After former Japanese Prime Minister Shinzo Abe pitched the idea of stitching Quad as an informal forum in 2007, the initial American enthusiasm of seeing it as a pivot to Asia went missing for a few years before the Donald Trump administration revived interest in it around 2017. The fact that the Joe Biden administration later chose to persist with a focus on Quad was one of the many bipartisan continuities visible in Washington.

This shedding of historical hesitations about an Indo-Pacific security forum was a process that unfolded over a period of time before Quad gathered some diplomatic steam, though in informal terms. China had hoped that the US, distracted with West Asia, Russia, and Afghanistan, might not address the Indo-Pacific as an immediate priority. But the US assessment of the Chinese hegemonic moves in the South China Sea and posturing in the East China Sea prodded Washington to rejuvenate the Quad.

At the same time, India’s apprehensions about China’s string of pearls encirclement strategy weren’t new; it took time for India to see Quad as a long-time strategic forum and not a short-term tactical pressure forum in the face of its continuing border tensions with Beijing.

The focus on being a counterweight to China has also meant that the issues of global security beyond Indo-Pacific, or trans-Indo-Pacific, like the continuing Ukraine war or the Israel-Hamas conflict in Gaza, haven’t significantly crept into Quad’s agenda.

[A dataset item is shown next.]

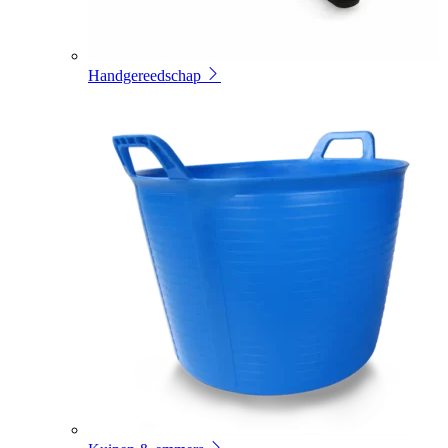
Handgereedschap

India’s differences with other Quad members over their unilateral condemnation of Russia for the Ukraine war haven’t come in the way of addressing common concerns in the Indo-Pacific region. India has been consistent in exercising strategic autonomy by not singling out Russia and joining sanctions against Moscow for Ukraine and instead urging both Ukraine and Russia to work for cessation of military hostilities through diplomatic and peaceful solutions. Even if other Quad members would want India to echo their voice on the issue, this hasn’t been a roadblock in pursuing their shared security interests in the Indo-Pacific.

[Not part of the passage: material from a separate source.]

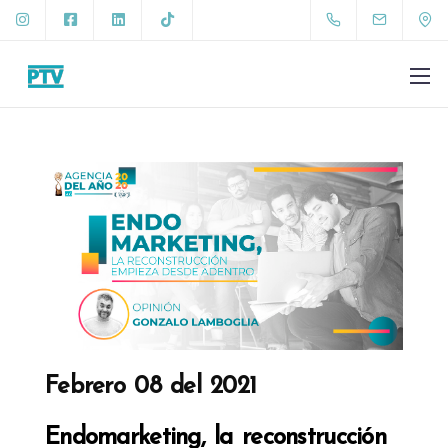
+57 317 4009271
gonzalo.lamboglia@ptv.com.co
Febrero 08 del 2021
Endomarketing, la reconstrucción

At the same time, this is the first ministerial meeting of the Quad after another trans-regional conflict broke out in West Asia in the form of the Israel-Hamas war. There isn’t any significant discordant note among the Quad members on this conflict, as they share similar positions on how they view it and the way forward to end it.

Since finding its renewed impetus in recent years, however, Quad members have also looked beyond the key security agenda of the forum to also use it for addressing some areas of common economic interests. They see it as crucial for the goal of economic security in the region. This entails securing resilient supply chains, particularly in critical minerals and sourcing rare earths, to plug the vulnerabilities of member countries to extraneous factors. The Quad could be leveraged to offer alternatives for countries in the region, and the working groups could be directed towards these objectives also.

As the Quad waits for its summit in the later part of the year, the Tokyo meet of the foreign ministers will be as preparatory as it will be about finding responses to the immediate security concerns in the Indo-Pacific region. In the process of doing so, the foreign ministry heads of the member countries are also likely to explore the avenues of pursuing common economic interests. In reinforcing the conventional security counterweight to China in the region, building regional economic security can be handy in ensuring credible supply chains for the countries in the region.